The ground at Slough was small and very open. There was just a small shack like pavilion with toilets. The day was nice, bright and dry but, being an open ground it was windy. This time also, the captains decided to play a 50-over match. And on winning the toss, the Sri Lanka were asked to bat. In a hard-fought match, good cricket was played. Though we lost the match narrowly, it was good to see Sunny getting runs this time.

Brief Scores
Sri Lanka 256-9
(Sunil Wettimuny 67, Roy Dias 70; Roger Binny 3-66) beat India 240 (Sunil Gavaskar 58, Mohinder Amarnath 45) -by 16 runs

We had played four warm-up games, had lost three of them and one of those to the Minor Counties. We rushed to our hotel for a quick wash and then dashed off to the Indian High Commissioner's house for the party. Luckily there was not much of traffic and we reached in time. As we approached the house, we realised the problem of getting into the area where the house was located. The luxury bus/coach that is invariably given to a touring team is a huge one. Though it is very large it has only 24 seats. There are a couple of dining tables too. The passengers can play cards or other games, use the tables to eat and drink. The bus had three televisions fitted in at angles which all the passengers seated could watch and there was a VCR attached to the TVs. There was a pantry with a refrigerator and a small cooker. Tea or coffee could be prepared, while the bus was on the move and there was a toilet, as well. Obviously, with all these facilities in the bus, it had to be pretty large.
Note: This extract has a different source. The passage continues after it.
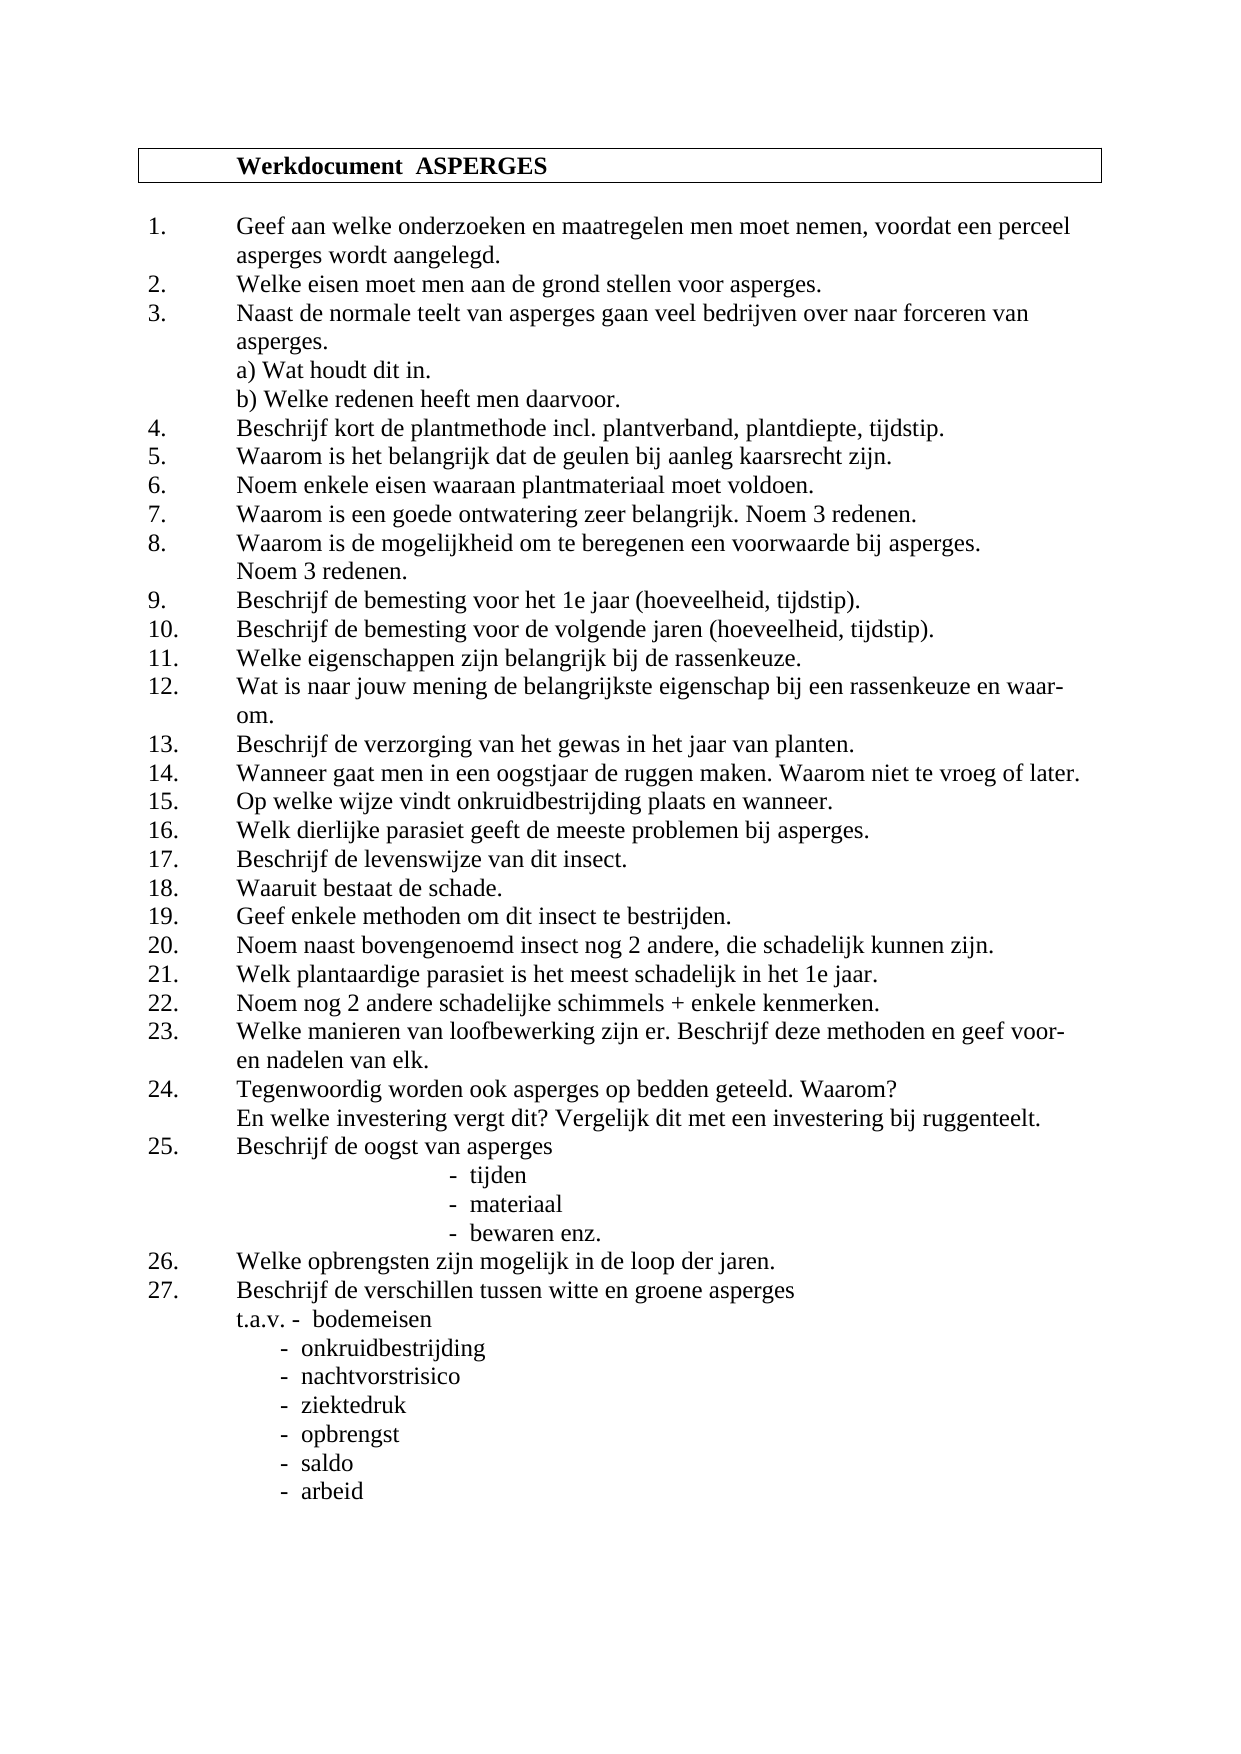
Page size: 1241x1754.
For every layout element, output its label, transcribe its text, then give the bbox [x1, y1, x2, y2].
Because of its size, the bus could not take sharp turns at one go. And the approach to the High Commissioner's house, had one such sharp turn from the main road. To negotiate such a turn the driver had to reverse several times thereby holding up the traffic. The whole process was pretty time consuming. This could be one of the reasons why the Indian team was late in 1974.

We had a good time at the party and the Indian High Commissioner was a great host. He made it a point to speak to each one of us and spend time with us. There were quote a few invitees and one among them was Asif Iqbal, the former Pakistani captain and my old friend from Hyderabad. He was busy talking with some of the Indian senior players who had been contracted to play in Sharjah. One may recall the Sharjah tournament had just started and was being organised and played on an unofficial basis. The players were free to have their own terms and fees for participation, before it became official and the respective Boards came into the picture.